§ Exercise
Print each of the following records verbatim, line by line, with no alterations.

§ Data
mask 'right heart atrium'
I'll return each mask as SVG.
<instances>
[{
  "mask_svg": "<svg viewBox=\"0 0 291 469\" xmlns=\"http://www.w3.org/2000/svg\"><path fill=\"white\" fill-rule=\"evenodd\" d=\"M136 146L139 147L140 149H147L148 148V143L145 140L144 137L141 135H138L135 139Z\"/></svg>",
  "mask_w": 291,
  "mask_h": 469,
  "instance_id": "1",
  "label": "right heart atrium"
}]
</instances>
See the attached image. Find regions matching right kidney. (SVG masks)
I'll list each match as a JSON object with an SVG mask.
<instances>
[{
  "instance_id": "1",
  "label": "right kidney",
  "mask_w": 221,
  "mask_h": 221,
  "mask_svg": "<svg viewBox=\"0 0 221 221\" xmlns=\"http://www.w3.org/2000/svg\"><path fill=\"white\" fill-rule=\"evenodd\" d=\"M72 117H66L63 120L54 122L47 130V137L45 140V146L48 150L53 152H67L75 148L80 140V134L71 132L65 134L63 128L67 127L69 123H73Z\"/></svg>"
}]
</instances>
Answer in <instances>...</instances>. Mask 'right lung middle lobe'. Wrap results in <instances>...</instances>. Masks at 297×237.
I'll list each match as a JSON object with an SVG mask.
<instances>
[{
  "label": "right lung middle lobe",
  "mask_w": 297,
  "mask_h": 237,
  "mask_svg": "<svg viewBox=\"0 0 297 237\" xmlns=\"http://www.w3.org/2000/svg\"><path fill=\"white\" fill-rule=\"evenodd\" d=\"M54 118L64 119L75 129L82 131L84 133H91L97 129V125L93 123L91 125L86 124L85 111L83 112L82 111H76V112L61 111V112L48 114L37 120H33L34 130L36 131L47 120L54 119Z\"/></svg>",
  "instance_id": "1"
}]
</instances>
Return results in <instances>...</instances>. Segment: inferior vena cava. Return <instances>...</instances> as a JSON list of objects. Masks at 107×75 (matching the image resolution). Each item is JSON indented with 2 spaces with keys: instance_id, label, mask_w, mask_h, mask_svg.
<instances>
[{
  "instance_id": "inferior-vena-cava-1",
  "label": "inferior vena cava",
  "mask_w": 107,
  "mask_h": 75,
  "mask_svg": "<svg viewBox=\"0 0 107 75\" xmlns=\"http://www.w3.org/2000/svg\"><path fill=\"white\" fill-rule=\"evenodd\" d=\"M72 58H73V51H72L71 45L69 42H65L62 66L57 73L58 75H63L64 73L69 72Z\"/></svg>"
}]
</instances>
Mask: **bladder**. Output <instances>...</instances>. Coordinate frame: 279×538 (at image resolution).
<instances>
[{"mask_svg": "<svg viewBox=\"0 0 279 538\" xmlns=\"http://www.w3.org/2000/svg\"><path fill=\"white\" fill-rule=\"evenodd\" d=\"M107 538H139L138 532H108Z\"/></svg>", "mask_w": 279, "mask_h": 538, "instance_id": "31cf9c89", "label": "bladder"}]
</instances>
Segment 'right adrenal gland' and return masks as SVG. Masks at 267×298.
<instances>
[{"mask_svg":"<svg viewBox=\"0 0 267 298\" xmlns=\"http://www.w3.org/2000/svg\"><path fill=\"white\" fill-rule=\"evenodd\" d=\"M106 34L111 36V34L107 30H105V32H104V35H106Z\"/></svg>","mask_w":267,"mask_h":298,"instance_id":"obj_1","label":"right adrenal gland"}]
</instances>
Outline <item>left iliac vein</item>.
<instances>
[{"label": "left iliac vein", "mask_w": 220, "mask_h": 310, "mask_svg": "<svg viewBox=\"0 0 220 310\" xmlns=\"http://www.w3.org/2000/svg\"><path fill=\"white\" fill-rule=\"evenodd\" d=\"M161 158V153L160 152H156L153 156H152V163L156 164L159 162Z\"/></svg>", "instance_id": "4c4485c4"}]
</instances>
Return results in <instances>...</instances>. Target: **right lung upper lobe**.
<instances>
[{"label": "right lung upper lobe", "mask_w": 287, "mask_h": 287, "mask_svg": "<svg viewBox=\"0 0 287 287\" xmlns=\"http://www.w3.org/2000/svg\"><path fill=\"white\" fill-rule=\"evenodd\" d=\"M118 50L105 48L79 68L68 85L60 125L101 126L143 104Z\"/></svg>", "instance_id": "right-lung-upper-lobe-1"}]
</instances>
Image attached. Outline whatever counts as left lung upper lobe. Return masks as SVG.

§ Final result
mask 'right heart atrium'
I'll return each mask as SVG.
<instances>
[{
  "mask_svg": "<svg viewBox=\"0 0 291 469\" xmlns=\"http://www.w3.org/2000/svg\"><path fill=\"white\" fill-rule=\"evenodd\" d=\"M136 146L139 147L140 149H147L148 148V143L145 140L144 137L141 135H138L135 139Z\"/></svg>",
  "mask_w": 291,
  "mask_h": 469,
  "instance_id": "1",
  "label": "right heart atrium"
}]
</instances>
See the attached image. Find regions matching right kidney. (SVG masks)
I'll list each match as a JSON object with an SVG mask.
<instances>
[{
  "instance_id": "1",
  "label": "right kidney",
  "mask_w": 221,
  "mask_h": 221,
  "mask_svg": "<svg viewBox=\"0 0 221 221\" xmlns=\"http://www.w3.org/2000/svg\"><path fill=\"white\" fill-rule=\"evenodd\" d=\"M72 117H66L63 120L54 122L47 130V137L45 140V146L48 150L53 152H67L75 148L80 140V134L71 132L65 134L63 128L67 127L69 123H73Z\"/></svg>"
}]
</instances>
Answer in <instances>...</instances>. Mask 'right lung middle lobe'. Wrap results in <instances>...</instances>. Masks at 297×237.
I'll list each match as a JSON object with an SVG mask.
<instances>
[{
  "label": "right lung middle lobe",
  "mask_w": 297,
  "mask_h": 237,
  "mask_svg": "<svg viewBox=\"0 0 297 237\" xmlns=\"http://www.w3.org/2000/svg\"><path fill=\"white\" fill-rule=\"evenodd\" d=\"M54 118L64 119L75 129L82 131L84 133H91L97 129V125L93 123L91 125L86 124L85 111L83 112L82 111H76V112L61 111V112L48 114L37 120H33L34 130L36 131L47 120L54 119Z\"/></svg>",
  "instance_id": "1"
}]
</instances>
Return results in <instances>...</instances>. Segment: inferior vena cava. Return <instances>...</instances> as a JSON list of objects. Masks at 107×75 (matching the image resolution). Each item is JSON indented with 2 spaces with keys: instance_id, label, mask_w, mask_h, mask_svg.
<instances>
[{
  "instance_id": "inferior-vena-cava-1",
  "label": "inferior vena cava",
  "mask_w": 107,
  "mask_h": 75,
  "mask_svg": "<svg viewBox=\"0 0 107 75\" xmlns=\"http://www.w3.org/2000/svg\"><path fill=\"white\" fill-rule=\"evenodd\" d=\"M72 58H73V51H72L71 45L69 42H65L62 66L57 73L58 75H63L64 73L69 72Z\"/></svg>"
}]
</instances>
Mask: **bladder**. Output <instances>...</instances>. Coordinate frame: 279×538 (at image resolution).
<instances>
[{"mask_svg": "<svg viewBox=\"0 0 279 538\" xmlns=\"http://www.w3.org/2000/svg\"><path fill=\"white\" fill-rule=\"evenodd\" d=\"M107 538H139L138 532H108Z\"/></svg>", "mask_w": 279, "mask_h": 538, "instance_id": "31cf9c89", "label": "bladder"}]
</instances>
Segment 'right adrenal gland' and return masks as SVG. Masks at 267×298.
<instances>
[{"mask_svg":"<svg viewBox=\"0 0 267 298\" xmlns=\"http://www.w3.org/2000/svg\"><path fill=\"white\" fill-rule=\"evenodd\" d=\"M106 34L111 36V34L107 30H105V32H104V35H106Z\"/></svg>","mask_w":267,"mask_h":298,"instance_id":"obj_1","label":"right adrenal gland"}]
</instances>
Outline <item>left iliac vein</item>.
<instances>
[{"label": "left iliac vein", "mask_w": 220, "mask_h": 310, "mask_svg": "<svg viewBox=\"0 0 220 310\" xmlns=\"http://www.w3.org/2000/svg\"><path fill=\"white\" fill-rule=\"evenodd\" d=\"M161 158V153L160 152H156L153 156H152V163L156 164L159 162Z\"/></svg>", "instance_id": "4c4485c4"}]
</instances>
Return results in <instances>...</instances>. Target: **right lung upper lobe**.
<instances>
[{"label": "right lung upper lobe", "mask_w": 287, "mask_h": 287, "mask_svg": "<svg viewBox=\"0 0 287 287\" xmlns=\"http://www.w3.org/2000/svg\"><path fill=\"white\" fill-rule=\"evenodd\" d=\"M118 50L105 48L79 68L68 85L60 125L101 126L143 104Z\"/></svg>", "instance_id": "right-lung-upper-lobe-1"}]
</instances>
Image attached. Outline whatever counts as left lung upper lobe. Return masks as SVG.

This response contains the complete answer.